Auf einen Wink Doktor Leutholds, der in der Tür der einen Baracke erschienen war, trat Harro diesem zur Seite, während Erich unbeweglich draußen unter dem Sternenhimmel sitzenblieb.

»Er will Sie sehen«, sagte der Arzt leise.

»Kommen Sie!«

Harro folgte ihm. Sie schritten an mehreren Krankenbetten vorüber in ein enges Kämmerchen, wo beim fahlen Scheine einer Nachtlampe die Umrisse einer menschlichen Gestalt in den Kissen eines primitiven Lagers sichtbar wurden. Neben demselben auf dem Boden kauerte ein Weib mit verbundener Stirn, das von Mattigkeit überwältigt in einen leichten Halbschlaf verfallen war. Außer dem Bett, einem hölzernen Tisch mit allerlei Geräten und einem Stuhl befand sich nichts in dem Raum.

Harro hatte Mühe, sich zu fassen, nachdem er einen Blick auf den Kranken geworfen hatte, der unter seinen Tüchern so entstellt aussah, daß man ihn kaum wiedererkannte. Sein bleiches Gesicht war von Wunden und Schrammen aller Art zerrissen, der Mund des Sterbenden stand offen und zuckte wie von verhaltenen Schmerzenslauten.

»Seien Sie tapfer, Herr von Detten!« flüsterte Doktor Leuthold Harro zu.

Dieser raffte sich zusammen und trat dicht an das Bett. Er griff nach der Hand Arnos, die kalt und feucht war wie die eines Toten. Da ging ein Schimmer über die verwüsteten Züge hin, und wie ein Hauch kam es über die blutleeren Lippen:

»Verzeih'! Sag' ihr, sie soll verzeihen. Ich habe sie sehr – sehr geliebt. Ich wäre durch sie und mit ihr ein guter Mensch geworden. Ich wollt's. Verzeih! Zu spät!«

Seine Augen schlossen sich, ein mattes Röcheln quoll aus seiner krampfhaft arbeitenden Brust.

»Es ist alles verziehen«, sagte Harro, in tiefer Bewegung die reglose Hand haltend, »quäle dich nicht mehr!«

Ein Seufzer kam von den Lippen des Sterbenden, seine Finger klammerten sich fest um die Harros, als wollten sie nie wieder sie lassen. Etwas wie Ruhe schien ihn zu umfangen. Dann fuhr er plötzlich doch wieder auf, stierte mit großen, erschrockenen Augen wirr um sich, entdeckte plötzlich die Schlafende neben sich und stieß mit einem Blick auf sie aus:

»Laß sie fliehen! Sie hat – mich so geliebt –«

Die letzten Worte klangen noch wie ein Ächzen, die Glieder des Verwundeten begannen zu zucken, seine Zähne knirschten aufeinander.

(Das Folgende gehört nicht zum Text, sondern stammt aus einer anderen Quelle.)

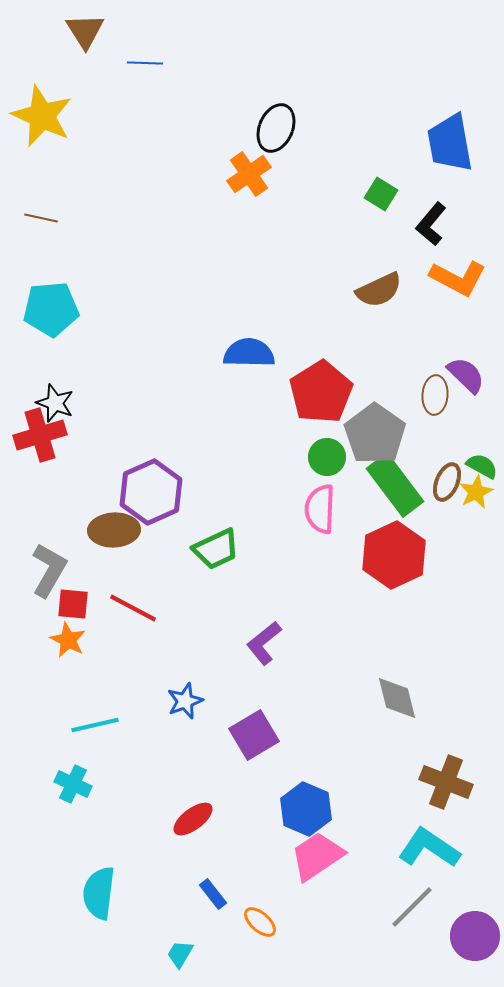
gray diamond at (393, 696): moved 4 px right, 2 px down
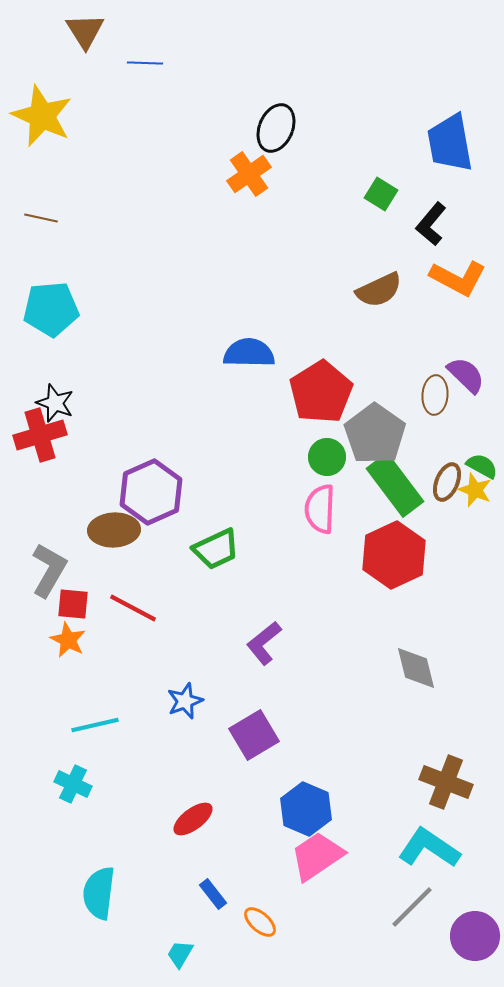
yellow star at (476, 492): moved 1 px left, 2 px up; rotated 24 degrees counterclockwise
gray diamond at (397, 698): moved 19 px right, 30 px up
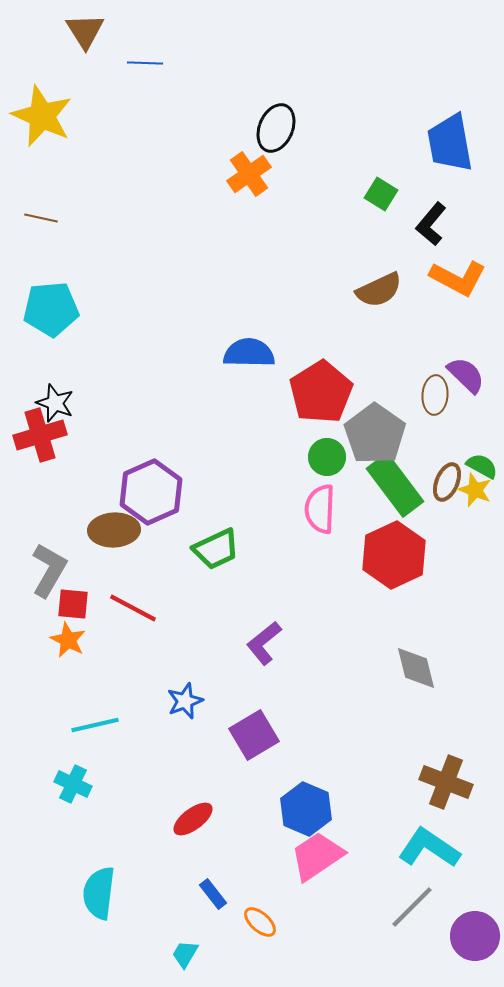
cyan trapezoid at (180, 954): moved 5 px right
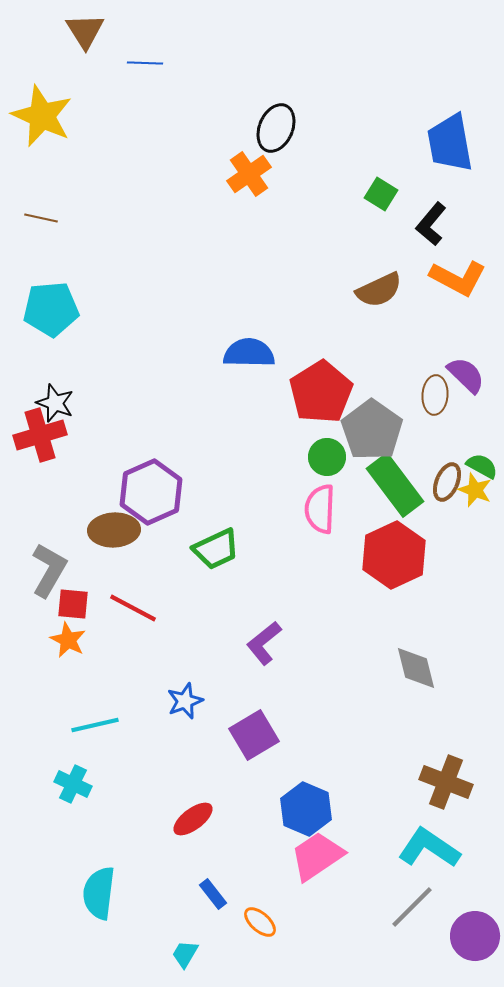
gray pentagon at (375, 434): moved 3 px left, 4 px up
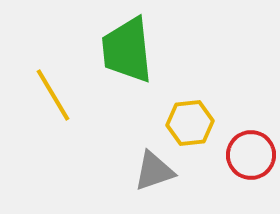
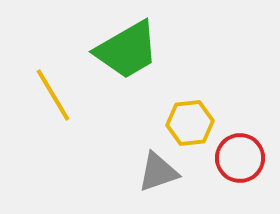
green trapezoid: rotated 114 degrees counterclockwise
red circle: moved 11 px left, 3 px down
gray triangle: moved 4 px right, 1 px down
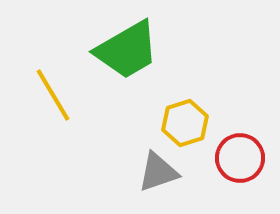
yellow hexagon: moved 5 px left; rotated 12 degrees counterclockwise
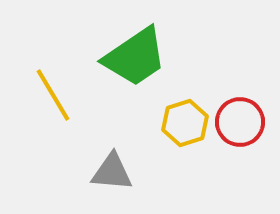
green trapezoid: moved 8 px right, 7 px down; rotated 4 degrees counterclockwise
red circle: moved 36 px up
gray triangle: moved 46 px left; rotated 24 degrees clockwise
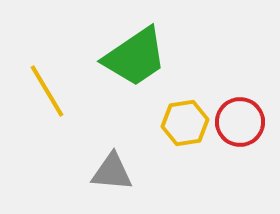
yellow line: moved 6 px left, 4 px up
yellow hexagon: rotated 9 degrees clockwise
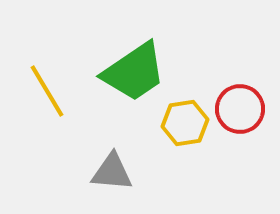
green trapezoid: moved 1 px left, 15 px down
red circle: moved 13 px up
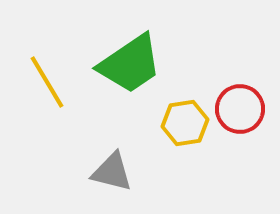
green trapezoid: moved 4 px left, 8 px up
yellow line: moved 9 px up
gray triangle: rotated 9 degrees clockwise
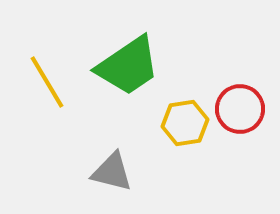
green trapezoid: moved 2 px left, 2 px down
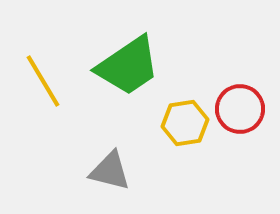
yellow line: moved 4 px left, 1 px up
gray triangle: moved 2 px left, 1 px up
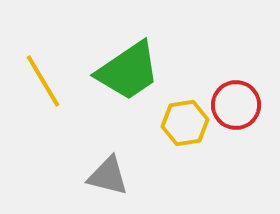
green trapezoid: moved 5 px down
red circle: moved 4 px left, 4 px up
gray triangle: moved 2 px left, 5 px down
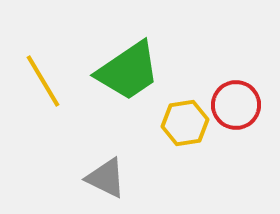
gray triangle: moved 2 px left, 2 px down; rotated 12 degrees clockwise
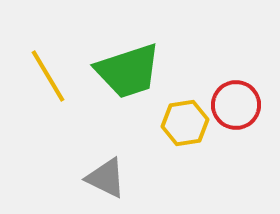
green trapezoid: rotated 16 degrees clockwise
yellow line: moved 5 px right, 5 px up
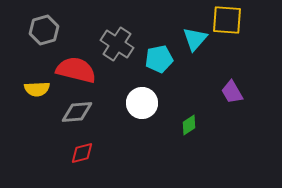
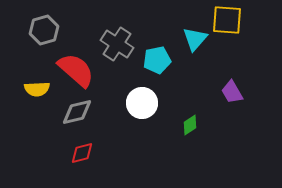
cyan pentagon: moved 2 px left, 1 px down
red semicircle: rotated 27 degrees clockwise
gray diamond: rotated 8 degrees counterclockwise
green diamond: moved 1 px right
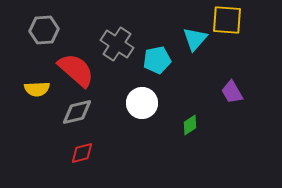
gray hexagon: rotated 12 degrees clockwise
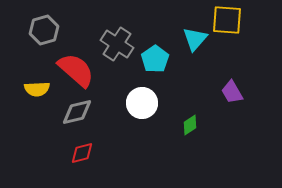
gray hexagon: rotated 12 degrees counterclockwise
cyan pentagon: moved 2 px left, 1 px up; rotated 24 degrees counterclockwise
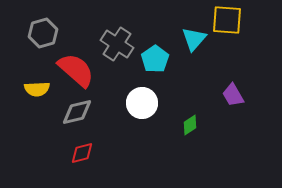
gray hexagon: moved 1 px left, 3 px down
cyan triangle: moved 1 px left
purple trapezoid: moved 1 px right, 3 px down
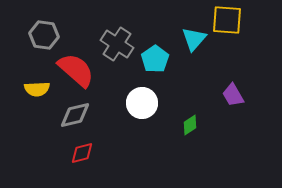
gray hexagon: moved 1 px right, 2 px down; rotated 24 degrees clockwise
gray diamond: moved 2 px left, 3 px down
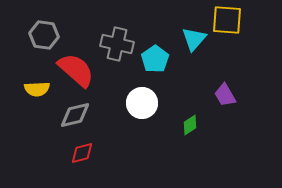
gray cross: rotated 20 degrees counterclockwise
purple trapezoid: moved 8 px left
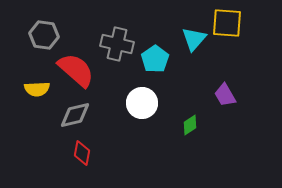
yellow square: moved 3 px down
red diamond: rotated 65 degrees counterclockwise
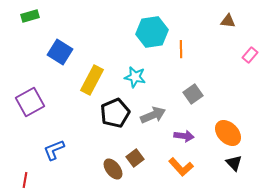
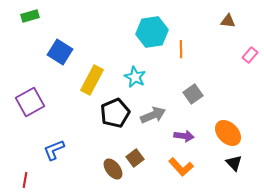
cyan star: rotated 15 degrees clockwise
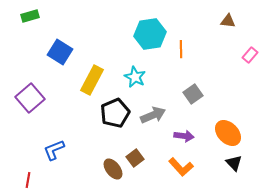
cyan hexagon: moved 2 px left, 2 px down
purple square: moved 4 px up; rotated 12 degrees counterclockwise
red line: moved 3 px right
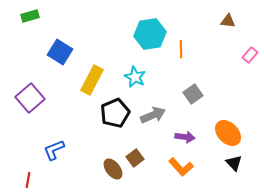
purple arrow: moved 1 px right, 1 px down
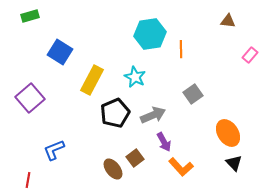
orange ellipse: rotated 12 degrees clockwise
purple arrow: moved 21 px left, 5 px down; rotated 54 degrees clockwise
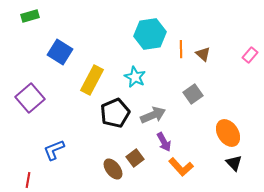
brown triangle: moved 25 px left, 33 px down; rotated 35 degrees clockwise
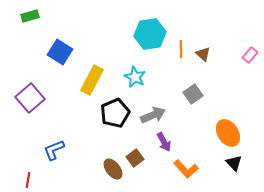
orange L-shape: moved 5 px right, 2 px down
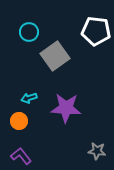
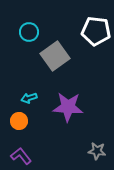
purple star: moved 2 px right, 1 px up
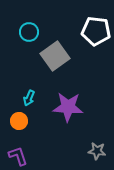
cyan arrow: rotated 49 degrees counterclockwise
purple L-shape: moved 3 px left; rotated 20 degrees clockwise
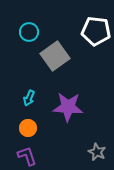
orange circle: moved 9 px right, 7 px down
gray star: moved 1 px down; rotated 18 degrees clockwise
purple L-shape: moved 9 px right
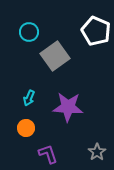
white pentagon: rotated 16 degrees clockwise
orange circle: moved 2 px left
gray star: rotated 12 degrees clockwise
purple L-shape: moved 21 px right, 2 px up
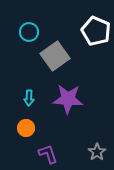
cyan arrow: rotated 21 degrees counterclockwise
purple star: moved 8 px up
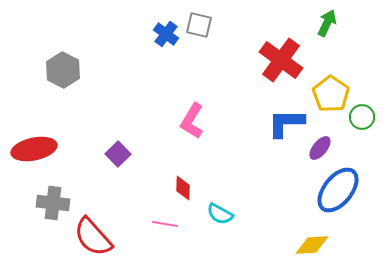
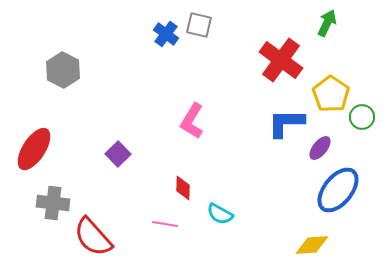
red ellipse: rotated 45 degrees counterclockwise
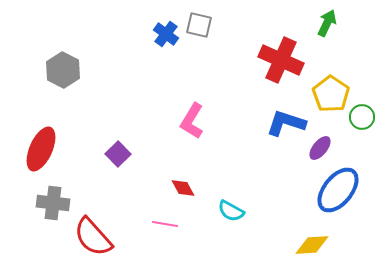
red cross: rotated 12 degrees counterclockwise
blue L-shape: rotated 18 degrees clockwise
red ellipse: moved 7 px right; rotated 9 degrees counterclockwise
red diamond: rotated 30 degrees counterclockwise
cyan semicircle: moved 11 px right, 3 px up
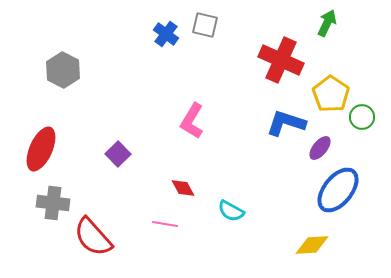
gray square: moved 6 px right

Doktor Leuthold trat heran, löste Harros Hand aus der Arnos und sagte halblaut:

»Gehen Sie jetzt! Es strengt den Patienten zu sehr an. Ich muß eine neue Einspritzung machen. Morgen – morgen dürfen Sie wiederkommen.«

Sein Blick bei den letzten Worten besagte für Harro, daß er morgen keinen Lebenden auf diesem Lager mehr vorfinden werde. Er berührte mit seiner zitternden Hand leicht die Stirn des Sterbenden.

»Es soll alles werden, wie du willst«, sagte er leise, aber fest. »Sorge dich nicht! Schlaf wohl!«

Und in tiefer Erschütterung schlich er hinaus.